Sundayly  (i.e. every Sunday). From The Medieval records of a London City Church (1905) p. 110:   Item payd sondayly to iij [3] poore almysmen to pray for the sowle of Iohn Bedham yerely.

It’s a touching image of medieval devotion to think of those three men being paid – or given something in kind? – to pray for John Bedham’s soul – but only once a year?

enemyly: from the Wycliffite bible (c1384)  Macc. xiv. 11   Other frendis hauynge hem enmyly, enflawmiden Demetrie aȝeinus Judee.

Last, and certainly not least, from the 1496 epitaph of Jasper Tudor, Earl of Pembroke and Duke of Bedford (Beddeford), buttly, which the OED defines as “beautifully (?)” : He that of late regnyd in glory With grete glosse buttylly glased Nowe lowe vnder fote doth he ly.


There are 31 citations from this work in the OED. Jasper Tudor was Owen Tudor’s son, Henry VI’s half-brother, and Henry Tudor’s uncle, and a powerful figure during the Wars of the Roses, instrumental in the victory of his nephew, who thus became Henry VII.

Totals for citations do not match overall figures given earlier, since low numbers of occurrences have been excluded.

Variety of English dryly drily Total citations
Number As % of total for that variety Number As % of total for that variety
US 887 91% 88 9% 975
Br. 259 54% 222 46% 481
Can. 54 89% 7 11% 61
Austr. 49 87.5% 7 12.5% 56
Irish 21 78% 6 22% 27
NZ 15 45% 18 55% 33
Unknown 677  92% 62  8% 739


  1. Interesting. I suppose Sundayly is an adverb and that you are attending every Sunday. Odd, because most adverbs are derived from adjectives, not from nouns. I’ve ofen thought that I would be useful if English allowed adverbs greater scope than it does. Someone once taught me a little Esperanto and I was rather taken with the adverbial form Esperante. as in Ĉu vi parolas Esperante?, do you speak Esperantly? I mean, wouldn’t it be great if you could say They ran lightningly or Tony Blair behaved bastardly? 🙂


  2. Adverbs are an under-rated part of speech, and, as you say, they are oppressed by only (usually) deriving from adjectives. Your suggestion should be take up with gusto. If we do it often enough, it may spread. 🙂


  3. English teachers seem to discourage the use of adverbs, or at least mine did centuries ago. Lazy English, they called it. Don’t say your character said something angrily…let the dialogue show it. Don’t say your character walked wearily…say that he walked until he was weary, or that he trudged along. Action verbs are fine, adjectives in moderation, prepositions and pronouns as appropriate, but do stay away from adverbs. Poor little adverbs. Such discrimination no doubt makes them feel as morosely as people suffering from the Mondayly Blues on that first day of work.
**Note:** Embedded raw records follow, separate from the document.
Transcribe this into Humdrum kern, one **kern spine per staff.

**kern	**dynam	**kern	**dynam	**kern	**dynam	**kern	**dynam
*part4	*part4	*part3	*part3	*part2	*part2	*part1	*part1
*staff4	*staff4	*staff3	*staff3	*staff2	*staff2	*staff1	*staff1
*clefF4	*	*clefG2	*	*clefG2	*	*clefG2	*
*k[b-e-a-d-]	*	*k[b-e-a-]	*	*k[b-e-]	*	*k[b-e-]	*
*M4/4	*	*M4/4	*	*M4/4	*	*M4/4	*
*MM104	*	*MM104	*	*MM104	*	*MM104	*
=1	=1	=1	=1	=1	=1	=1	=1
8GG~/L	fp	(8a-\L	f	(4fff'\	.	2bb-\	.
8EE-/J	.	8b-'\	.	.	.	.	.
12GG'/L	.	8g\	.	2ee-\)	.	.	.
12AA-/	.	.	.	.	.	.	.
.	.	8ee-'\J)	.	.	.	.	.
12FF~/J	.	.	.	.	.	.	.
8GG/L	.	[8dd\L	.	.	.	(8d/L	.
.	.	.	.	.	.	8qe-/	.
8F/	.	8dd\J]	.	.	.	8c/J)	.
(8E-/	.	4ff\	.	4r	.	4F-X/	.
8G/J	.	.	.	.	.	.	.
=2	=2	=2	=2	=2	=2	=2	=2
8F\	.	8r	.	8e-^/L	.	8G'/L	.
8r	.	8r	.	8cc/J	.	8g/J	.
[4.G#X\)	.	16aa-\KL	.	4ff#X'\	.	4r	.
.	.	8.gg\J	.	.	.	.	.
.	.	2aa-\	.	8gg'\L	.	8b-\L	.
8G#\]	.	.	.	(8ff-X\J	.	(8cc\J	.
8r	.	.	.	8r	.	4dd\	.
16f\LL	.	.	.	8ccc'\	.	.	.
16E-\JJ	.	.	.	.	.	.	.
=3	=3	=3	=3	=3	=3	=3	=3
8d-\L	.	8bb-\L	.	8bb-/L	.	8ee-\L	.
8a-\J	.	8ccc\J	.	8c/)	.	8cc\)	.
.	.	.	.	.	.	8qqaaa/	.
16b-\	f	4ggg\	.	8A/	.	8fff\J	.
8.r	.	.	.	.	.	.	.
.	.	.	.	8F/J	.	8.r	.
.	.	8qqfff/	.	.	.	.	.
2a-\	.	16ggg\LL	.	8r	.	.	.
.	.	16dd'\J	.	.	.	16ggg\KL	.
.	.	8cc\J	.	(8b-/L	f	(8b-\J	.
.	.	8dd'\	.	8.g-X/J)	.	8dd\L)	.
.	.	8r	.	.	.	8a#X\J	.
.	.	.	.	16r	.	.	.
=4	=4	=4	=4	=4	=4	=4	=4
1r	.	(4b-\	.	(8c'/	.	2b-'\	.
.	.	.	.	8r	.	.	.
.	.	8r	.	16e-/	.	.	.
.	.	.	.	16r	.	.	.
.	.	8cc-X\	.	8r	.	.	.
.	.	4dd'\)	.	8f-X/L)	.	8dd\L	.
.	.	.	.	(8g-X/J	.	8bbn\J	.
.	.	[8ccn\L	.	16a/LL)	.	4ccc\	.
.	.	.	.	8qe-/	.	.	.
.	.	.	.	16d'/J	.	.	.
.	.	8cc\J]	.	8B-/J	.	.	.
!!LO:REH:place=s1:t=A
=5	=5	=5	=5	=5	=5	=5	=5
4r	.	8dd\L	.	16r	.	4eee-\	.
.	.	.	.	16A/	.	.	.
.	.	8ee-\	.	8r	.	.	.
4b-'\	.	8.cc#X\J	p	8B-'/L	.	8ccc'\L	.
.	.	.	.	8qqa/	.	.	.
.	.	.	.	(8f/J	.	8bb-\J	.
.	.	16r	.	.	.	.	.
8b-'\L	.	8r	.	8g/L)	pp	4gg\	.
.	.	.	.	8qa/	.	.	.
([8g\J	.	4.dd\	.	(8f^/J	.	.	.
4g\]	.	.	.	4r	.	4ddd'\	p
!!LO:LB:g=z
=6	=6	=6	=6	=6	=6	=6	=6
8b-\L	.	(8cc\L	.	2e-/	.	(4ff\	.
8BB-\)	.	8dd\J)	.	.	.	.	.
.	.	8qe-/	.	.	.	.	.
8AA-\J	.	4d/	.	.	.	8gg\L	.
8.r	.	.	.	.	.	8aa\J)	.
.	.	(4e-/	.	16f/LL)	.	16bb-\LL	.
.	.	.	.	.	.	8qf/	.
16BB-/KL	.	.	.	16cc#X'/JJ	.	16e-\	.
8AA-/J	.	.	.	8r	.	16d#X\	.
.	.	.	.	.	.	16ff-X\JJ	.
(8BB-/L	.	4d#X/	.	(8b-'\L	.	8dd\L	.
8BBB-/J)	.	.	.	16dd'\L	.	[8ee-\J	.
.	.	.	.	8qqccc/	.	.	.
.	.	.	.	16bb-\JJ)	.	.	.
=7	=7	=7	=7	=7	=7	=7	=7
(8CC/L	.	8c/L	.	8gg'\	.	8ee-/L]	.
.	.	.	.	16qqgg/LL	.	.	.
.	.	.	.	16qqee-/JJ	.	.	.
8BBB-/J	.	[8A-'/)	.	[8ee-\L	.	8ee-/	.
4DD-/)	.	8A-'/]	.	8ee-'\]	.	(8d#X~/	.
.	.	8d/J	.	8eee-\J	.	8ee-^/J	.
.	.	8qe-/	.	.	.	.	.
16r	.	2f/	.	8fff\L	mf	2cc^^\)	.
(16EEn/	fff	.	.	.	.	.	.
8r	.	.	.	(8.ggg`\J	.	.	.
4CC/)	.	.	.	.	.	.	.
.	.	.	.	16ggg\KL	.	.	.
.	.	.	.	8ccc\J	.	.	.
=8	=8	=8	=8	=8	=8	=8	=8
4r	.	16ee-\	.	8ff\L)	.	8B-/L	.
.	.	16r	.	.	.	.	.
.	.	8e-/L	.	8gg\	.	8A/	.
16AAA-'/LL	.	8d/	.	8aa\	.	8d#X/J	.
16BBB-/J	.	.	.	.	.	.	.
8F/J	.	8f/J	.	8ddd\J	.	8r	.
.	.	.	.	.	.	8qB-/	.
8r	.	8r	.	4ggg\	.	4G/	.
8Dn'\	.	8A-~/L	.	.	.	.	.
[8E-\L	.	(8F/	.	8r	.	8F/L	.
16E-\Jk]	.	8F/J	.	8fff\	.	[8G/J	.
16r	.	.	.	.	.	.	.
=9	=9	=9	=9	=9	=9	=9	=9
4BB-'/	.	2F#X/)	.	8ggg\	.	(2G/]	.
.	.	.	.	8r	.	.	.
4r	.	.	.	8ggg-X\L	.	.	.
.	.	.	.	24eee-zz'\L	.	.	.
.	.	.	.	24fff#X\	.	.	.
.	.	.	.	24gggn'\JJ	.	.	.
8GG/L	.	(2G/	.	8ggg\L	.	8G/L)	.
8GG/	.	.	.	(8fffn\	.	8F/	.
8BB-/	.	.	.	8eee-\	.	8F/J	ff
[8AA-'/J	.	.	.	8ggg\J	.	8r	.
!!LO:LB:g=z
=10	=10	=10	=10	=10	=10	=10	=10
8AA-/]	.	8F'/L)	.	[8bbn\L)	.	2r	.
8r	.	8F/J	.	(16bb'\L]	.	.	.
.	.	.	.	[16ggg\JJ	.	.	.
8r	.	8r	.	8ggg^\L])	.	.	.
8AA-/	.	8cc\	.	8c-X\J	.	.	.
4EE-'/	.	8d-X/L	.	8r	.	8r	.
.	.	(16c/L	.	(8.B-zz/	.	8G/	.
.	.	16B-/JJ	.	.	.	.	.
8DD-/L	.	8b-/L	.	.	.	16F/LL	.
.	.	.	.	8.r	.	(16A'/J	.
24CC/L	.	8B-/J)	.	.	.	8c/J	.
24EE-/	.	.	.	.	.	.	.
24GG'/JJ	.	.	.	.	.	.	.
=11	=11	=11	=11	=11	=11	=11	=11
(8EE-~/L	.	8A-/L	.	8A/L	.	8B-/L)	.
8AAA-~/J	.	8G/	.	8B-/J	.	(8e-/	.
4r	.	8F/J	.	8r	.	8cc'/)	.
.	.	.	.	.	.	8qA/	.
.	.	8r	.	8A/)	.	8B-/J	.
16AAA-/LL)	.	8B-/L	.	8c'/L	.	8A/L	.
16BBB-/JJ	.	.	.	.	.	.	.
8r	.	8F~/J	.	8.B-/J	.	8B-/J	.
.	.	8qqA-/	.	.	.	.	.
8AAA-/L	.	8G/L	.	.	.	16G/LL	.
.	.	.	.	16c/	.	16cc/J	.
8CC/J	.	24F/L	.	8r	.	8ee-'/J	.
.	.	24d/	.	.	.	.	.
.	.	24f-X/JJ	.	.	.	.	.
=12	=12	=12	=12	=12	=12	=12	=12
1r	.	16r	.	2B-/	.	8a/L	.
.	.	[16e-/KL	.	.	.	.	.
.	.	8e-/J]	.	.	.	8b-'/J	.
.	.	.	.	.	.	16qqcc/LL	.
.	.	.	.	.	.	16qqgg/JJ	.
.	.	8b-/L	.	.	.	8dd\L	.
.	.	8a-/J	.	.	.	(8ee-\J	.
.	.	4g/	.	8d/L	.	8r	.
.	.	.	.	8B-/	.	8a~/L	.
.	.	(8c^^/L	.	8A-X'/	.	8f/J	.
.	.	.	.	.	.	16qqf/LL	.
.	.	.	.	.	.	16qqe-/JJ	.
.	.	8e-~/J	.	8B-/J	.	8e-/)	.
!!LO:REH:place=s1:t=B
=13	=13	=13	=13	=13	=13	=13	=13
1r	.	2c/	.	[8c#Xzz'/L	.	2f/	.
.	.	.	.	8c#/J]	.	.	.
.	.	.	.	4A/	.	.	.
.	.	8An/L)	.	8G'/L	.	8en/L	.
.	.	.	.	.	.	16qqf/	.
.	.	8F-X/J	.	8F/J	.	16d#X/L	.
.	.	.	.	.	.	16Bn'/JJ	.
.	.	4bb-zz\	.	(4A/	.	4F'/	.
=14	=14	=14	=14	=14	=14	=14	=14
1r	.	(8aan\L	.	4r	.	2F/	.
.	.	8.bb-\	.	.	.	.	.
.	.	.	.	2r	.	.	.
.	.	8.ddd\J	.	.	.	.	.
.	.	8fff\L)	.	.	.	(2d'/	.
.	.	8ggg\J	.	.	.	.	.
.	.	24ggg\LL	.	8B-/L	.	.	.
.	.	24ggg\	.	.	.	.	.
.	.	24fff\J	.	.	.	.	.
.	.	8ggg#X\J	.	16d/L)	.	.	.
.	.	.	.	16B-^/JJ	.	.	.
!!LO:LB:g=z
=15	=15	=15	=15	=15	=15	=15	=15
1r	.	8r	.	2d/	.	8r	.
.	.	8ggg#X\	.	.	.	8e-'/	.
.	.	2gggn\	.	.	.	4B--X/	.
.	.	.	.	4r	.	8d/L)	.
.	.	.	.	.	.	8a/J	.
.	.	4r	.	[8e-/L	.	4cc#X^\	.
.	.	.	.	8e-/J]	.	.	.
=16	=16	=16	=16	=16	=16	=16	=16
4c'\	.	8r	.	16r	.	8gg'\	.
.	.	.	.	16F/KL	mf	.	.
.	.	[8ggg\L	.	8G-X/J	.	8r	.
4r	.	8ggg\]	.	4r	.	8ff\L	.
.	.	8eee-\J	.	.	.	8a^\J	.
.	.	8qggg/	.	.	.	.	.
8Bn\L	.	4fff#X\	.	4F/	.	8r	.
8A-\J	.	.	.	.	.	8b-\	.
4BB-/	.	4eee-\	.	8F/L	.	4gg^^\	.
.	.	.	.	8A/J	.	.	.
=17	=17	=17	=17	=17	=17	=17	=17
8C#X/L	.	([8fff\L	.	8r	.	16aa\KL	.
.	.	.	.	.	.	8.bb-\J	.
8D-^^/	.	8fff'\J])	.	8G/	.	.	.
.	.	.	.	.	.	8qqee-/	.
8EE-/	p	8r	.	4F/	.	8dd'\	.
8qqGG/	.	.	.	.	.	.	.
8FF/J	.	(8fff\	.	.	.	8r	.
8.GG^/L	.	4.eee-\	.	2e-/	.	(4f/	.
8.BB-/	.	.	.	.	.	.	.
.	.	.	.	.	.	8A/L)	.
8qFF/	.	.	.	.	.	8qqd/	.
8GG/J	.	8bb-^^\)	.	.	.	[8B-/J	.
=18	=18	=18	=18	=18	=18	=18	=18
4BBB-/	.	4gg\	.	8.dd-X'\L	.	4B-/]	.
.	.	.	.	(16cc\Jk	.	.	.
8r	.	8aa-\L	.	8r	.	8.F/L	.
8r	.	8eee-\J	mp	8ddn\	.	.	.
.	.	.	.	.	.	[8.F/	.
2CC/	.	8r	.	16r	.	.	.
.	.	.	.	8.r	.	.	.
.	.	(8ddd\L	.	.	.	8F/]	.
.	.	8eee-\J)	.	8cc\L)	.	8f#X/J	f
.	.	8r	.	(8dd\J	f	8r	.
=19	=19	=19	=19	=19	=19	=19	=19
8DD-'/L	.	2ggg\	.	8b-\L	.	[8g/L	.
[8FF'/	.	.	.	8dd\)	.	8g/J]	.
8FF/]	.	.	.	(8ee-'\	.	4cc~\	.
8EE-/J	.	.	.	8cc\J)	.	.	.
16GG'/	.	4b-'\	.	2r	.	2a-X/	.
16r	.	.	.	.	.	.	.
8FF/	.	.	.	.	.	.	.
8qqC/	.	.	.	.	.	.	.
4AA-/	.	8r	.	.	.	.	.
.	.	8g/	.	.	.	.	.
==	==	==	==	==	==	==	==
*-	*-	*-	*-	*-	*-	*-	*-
  4. What the teachers said has some truth, but there seems to be a long-standing prejudice against adverbs, i.e. Stephen King’s ‘the road to hell is paved with adverbs’. Personally, I think they are conceivably unnecessary, but, understandably, some people needlessly rely on them ;-).


  5. Tangentially related: One solution I wish we English speakers as a group could agree on is to differentiate drier/dryer and flier/flyer. I don’t know why exactly, but I’ve always preferred “drier” as the comparative adjective and “dryer” as a noun — the thing that sits next to my washing machine; and “flier” to mean “someone who flies” and “flyer” to mean “a handbill.” I have no logical or historical basis to use the words this way, but I do.

    Thankfully, I don’t use any of these words in print very often, so I’m never questioned on my choice.


  6. I came up with a rule on when to use who and whom and even a college English professor said I was right.

    If the question can be answered with HE or SHE or the A sound in THEY, then it should start with WHO. “WHO’S going with you?” is an example. “HE/SHE is” or THEY are,” are the response. SEE?

    If it can be answered with her, him, or them with a strong consonant, it should start with WHOM. “With WHOM are you going?” is answered, “I’m going with him/her/them.” It clears up the confusion EVERY time.


  7. Had the exact same thought and question while marking an accounting essay (of all things). Thank you for the well-written post.